* _What you should do_: Rewrite only the records from the first line through the line with "Orli Znojmo | Playoffs / GP: 12 -> 5", replacing "Playoffs / GP" with "Postseason / GP" and keeping everything else unchanged.

* _Extracted records_:

************

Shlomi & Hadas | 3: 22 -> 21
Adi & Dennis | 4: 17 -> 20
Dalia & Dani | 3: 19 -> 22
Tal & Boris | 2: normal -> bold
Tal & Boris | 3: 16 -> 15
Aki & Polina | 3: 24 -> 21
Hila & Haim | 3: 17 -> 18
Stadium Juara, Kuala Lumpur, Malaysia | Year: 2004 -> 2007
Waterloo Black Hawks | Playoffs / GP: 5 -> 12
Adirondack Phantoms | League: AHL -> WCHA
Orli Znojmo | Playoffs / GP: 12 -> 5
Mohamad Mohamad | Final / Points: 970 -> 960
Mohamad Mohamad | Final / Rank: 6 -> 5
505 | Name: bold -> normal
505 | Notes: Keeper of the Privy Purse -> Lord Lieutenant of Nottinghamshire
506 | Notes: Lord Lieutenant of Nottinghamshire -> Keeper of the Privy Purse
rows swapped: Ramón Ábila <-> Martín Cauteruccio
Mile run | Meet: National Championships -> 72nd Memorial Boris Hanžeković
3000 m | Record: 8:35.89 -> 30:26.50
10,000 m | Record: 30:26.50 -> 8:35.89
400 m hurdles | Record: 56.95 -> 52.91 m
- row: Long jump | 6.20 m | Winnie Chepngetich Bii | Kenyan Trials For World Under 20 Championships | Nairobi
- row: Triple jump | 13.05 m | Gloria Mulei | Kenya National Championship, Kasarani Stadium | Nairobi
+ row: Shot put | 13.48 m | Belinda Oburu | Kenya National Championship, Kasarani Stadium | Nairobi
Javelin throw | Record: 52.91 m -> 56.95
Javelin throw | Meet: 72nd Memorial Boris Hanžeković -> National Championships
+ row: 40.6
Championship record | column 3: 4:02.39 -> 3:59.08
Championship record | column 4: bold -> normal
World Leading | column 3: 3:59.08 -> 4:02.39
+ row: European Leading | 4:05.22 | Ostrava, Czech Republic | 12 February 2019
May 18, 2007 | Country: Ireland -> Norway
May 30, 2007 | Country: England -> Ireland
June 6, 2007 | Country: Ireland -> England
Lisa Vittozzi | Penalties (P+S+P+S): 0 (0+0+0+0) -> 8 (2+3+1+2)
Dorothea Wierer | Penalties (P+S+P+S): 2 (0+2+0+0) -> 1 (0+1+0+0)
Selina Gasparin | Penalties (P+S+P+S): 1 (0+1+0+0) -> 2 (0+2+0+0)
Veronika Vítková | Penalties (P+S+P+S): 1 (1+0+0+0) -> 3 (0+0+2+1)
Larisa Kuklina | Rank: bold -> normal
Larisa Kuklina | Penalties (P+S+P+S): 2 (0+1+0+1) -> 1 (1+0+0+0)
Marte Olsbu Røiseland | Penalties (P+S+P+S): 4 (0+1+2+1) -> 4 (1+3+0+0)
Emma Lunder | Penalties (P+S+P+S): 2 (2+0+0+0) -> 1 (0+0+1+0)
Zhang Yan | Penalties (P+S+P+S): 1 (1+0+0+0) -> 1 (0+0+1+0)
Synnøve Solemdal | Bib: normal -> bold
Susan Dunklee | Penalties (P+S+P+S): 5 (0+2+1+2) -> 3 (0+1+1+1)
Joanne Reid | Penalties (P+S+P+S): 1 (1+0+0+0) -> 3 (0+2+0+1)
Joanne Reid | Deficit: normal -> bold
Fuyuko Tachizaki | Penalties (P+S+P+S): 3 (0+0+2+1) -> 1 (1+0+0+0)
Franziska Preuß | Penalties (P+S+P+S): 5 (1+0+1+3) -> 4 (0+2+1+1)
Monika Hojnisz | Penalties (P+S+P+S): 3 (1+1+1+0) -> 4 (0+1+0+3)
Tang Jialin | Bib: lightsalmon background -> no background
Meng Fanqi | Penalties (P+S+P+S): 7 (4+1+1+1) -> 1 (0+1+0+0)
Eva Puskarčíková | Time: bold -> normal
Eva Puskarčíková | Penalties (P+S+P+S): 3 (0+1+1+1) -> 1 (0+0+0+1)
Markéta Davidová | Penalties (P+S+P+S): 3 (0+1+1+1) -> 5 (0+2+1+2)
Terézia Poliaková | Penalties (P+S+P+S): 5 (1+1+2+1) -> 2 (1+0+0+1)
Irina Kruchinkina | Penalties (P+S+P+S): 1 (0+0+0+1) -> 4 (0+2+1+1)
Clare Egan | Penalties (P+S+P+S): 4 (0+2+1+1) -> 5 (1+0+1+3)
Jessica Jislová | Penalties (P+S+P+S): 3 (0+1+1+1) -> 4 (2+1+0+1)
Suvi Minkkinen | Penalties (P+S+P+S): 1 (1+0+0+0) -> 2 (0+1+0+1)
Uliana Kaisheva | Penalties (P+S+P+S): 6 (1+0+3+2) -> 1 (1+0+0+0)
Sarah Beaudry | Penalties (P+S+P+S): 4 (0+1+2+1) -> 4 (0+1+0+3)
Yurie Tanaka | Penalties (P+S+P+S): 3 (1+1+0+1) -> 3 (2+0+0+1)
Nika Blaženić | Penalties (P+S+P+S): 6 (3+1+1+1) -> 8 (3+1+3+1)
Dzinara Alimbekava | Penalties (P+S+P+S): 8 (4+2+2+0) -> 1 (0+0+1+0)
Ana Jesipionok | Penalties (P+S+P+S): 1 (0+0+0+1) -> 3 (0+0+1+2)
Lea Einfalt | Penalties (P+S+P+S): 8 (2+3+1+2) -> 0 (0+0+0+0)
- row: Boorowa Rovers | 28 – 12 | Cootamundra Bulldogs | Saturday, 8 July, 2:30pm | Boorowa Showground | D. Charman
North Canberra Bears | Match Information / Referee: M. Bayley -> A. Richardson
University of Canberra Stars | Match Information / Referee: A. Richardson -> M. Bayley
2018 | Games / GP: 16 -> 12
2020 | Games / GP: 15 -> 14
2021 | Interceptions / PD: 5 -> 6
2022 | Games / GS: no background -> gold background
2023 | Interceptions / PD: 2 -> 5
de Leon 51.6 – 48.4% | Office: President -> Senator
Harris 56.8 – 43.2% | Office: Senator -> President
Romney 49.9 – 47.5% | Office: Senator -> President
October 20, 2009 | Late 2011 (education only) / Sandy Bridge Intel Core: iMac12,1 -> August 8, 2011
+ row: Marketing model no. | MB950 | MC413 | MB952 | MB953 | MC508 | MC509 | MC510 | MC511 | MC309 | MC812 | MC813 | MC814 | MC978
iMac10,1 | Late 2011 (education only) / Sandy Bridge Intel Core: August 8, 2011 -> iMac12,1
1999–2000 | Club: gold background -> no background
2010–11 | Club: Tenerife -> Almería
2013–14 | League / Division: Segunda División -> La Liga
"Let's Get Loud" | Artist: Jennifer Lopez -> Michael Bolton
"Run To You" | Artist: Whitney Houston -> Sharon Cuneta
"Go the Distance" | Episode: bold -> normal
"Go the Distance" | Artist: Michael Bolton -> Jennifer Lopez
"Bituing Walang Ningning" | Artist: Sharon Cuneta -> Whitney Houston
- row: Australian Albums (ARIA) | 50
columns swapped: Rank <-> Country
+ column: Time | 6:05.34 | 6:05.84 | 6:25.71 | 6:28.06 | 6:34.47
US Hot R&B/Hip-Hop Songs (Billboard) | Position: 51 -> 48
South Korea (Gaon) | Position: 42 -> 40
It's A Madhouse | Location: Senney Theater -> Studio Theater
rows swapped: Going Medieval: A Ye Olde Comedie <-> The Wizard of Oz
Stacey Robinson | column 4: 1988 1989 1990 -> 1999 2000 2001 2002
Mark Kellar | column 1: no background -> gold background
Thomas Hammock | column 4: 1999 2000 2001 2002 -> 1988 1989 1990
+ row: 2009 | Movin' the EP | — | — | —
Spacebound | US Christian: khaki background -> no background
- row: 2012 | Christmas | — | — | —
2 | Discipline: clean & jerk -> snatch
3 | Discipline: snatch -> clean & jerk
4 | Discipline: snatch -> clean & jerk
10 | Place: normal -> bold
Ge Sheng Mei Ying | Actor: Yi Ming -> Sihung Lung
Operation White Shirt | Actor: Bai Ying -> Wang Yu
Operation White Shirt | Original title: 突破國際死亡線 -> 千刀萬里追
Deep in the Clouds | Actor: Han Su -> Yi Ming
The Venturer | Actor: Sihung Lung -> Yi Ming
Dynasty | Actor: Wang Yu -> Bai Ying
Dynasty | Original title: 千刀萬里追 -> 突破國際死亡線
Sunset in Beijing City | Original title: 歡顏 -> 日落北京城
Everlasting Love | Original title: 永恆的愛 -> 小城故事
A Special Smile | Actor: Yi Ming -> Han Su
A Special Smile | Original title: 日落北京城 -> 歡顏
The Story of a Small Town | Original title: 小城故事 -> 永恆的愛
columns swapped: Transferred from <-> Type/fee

************

* _Response to this exercise_:
Shlomi & Hadas | 3: 22 -> 21
Adi & Dennis | 4: 17 -> 20
Dalia & Dani | 3: 19 -> 22
Tal & Boris | 2: normal -> bold
Tal & Boris | 3: 16 -> 15
Aki & Polina | 3: 24 -> 21
Hila & Haim | 3: 17 -> 18
Stadium Juara, Kuala Lumpur, Malaysia | Year: 2004 -> 2007
Waterloo Black Hawks | Postseason / GP: 5 -> 12
Adirondack Phantoms | League: AHL -> WCHA
Orli Znojmo | Postseason / GP: 12 -> 5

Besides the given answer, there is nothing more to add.